• **PROBLEM TO SOLVE**:
Rewrite all the lines of the records below, putting "vernacular name" wherever "common name" appears and keeping everything else the same.

Stored entries:
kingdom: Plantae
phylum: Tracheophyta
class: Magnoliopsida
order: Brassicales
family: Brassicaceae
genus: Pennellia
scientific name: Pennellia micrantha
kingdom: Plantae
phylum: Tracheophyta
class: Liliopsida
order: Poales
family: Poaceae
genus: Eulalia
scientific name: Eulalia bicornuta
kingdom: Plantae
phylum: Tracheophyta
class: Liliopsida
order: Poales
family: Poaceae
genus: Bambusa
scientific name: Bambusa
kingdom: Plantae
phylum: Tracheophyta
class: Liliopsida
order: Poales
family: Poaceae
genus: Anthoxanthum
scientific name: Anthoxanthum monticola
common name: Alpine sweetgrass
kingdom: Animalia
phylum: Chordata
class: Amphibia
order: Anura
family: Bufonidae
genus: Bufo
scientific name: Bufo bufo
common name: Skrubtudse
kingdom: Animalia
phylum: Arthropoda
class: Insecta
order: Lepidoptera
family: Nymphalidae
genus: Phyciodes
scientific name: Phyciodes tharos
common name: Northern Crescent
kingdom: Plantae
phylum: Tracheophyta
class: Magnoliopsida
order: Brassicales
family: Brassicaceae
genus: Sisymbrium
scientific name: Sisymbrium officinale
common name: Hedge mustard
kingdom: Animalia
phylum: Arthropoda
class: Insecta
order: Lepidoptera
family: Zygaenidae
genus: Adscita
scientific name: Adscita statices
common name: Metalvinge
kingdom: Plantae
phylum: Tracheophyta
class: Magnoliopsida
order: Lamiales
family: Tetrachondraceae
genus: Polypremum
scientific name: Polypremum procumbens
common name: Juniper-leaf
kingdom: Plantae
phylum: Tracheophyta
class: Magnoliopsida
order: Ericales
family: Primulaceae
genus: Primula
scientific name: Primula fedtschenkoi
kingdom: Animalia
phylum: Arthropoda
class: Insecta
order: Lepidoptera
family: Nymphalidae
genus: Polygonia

• **IN RESPONSE**:
kingdom: Plantae
phylum: Tracheophyta
class: Magnoliopsida
order: Brassicales
family: Brassicaceae
genus: Pennellia
scientific name: Pennellia micrantha
kingdom: Plantae
phylum: Tracheophyta
class: Liliopsida
order: Poales
family: Poaceae
genus: Eulalia
scientific name: Eulalia bicornuta
kingdom: Plantae
phylum: Tracheophyta
class: Liliopsida
order: Poales
family: Poaceae
genus: Bambusa
scientific name: Bambusa
kingdom: Plantae
phylum: Tracheophyta
class: Liliopsida
order: Poales
family: Poaceae
genus: Anthoxanthum
scientific name: Anthoxanthum monticola
vernacular name: Alpine sweetgrass
kingdom: Animalia
phylum: Chordata
class: Amphibia
order: Anura
family: Bufonidae
genus: Bufo
scientific name: Bufo bufo
vernacular name: Skrubtudse
kingdom: Animalia
phylum: Arthropoda
class: Insecta
order: Lepidoptera
family: Nymphalidae
genus: Phyciodes
scientific name: Phyciodes tharos
vernacular name: Northern Crescent
kingdom: Plantae
phylum: Tracheophyta
class: Magnoliopsida
order: Brassicales
family: Brassicaceae
genus: Sisymbrium
scientific name: Sisymbrium officinale
vernacular name: Hedge mustard
kingdom: Animalia
phylum: Arthropoda
class: Insecta
order: Lepidoptera
family: Zygaenidae
genus: Adscita
scientific name: Adscita statices
vernacular name: Metalvinge
kingdom: Plantae
phylum: Tracheophyta
class: Magnoliopsida
order: Lamiales
family: Tetrachondraceae
genus: Polypremum
scientific name: Polypremum procumbens
vernacular name: Juniper-leaf
kingdom: Plantae
phylum: Tracheophyta
class: Magnoliopsida
order: Ericales
family: Primulaceae
genus: Primula
scientific name: Primula fedtschenkoi
kingdom: Animalia
phylum: Arthropoda
class: Insecta
order: Lepidoptera
family: Nymphalidae
genus: Polygonia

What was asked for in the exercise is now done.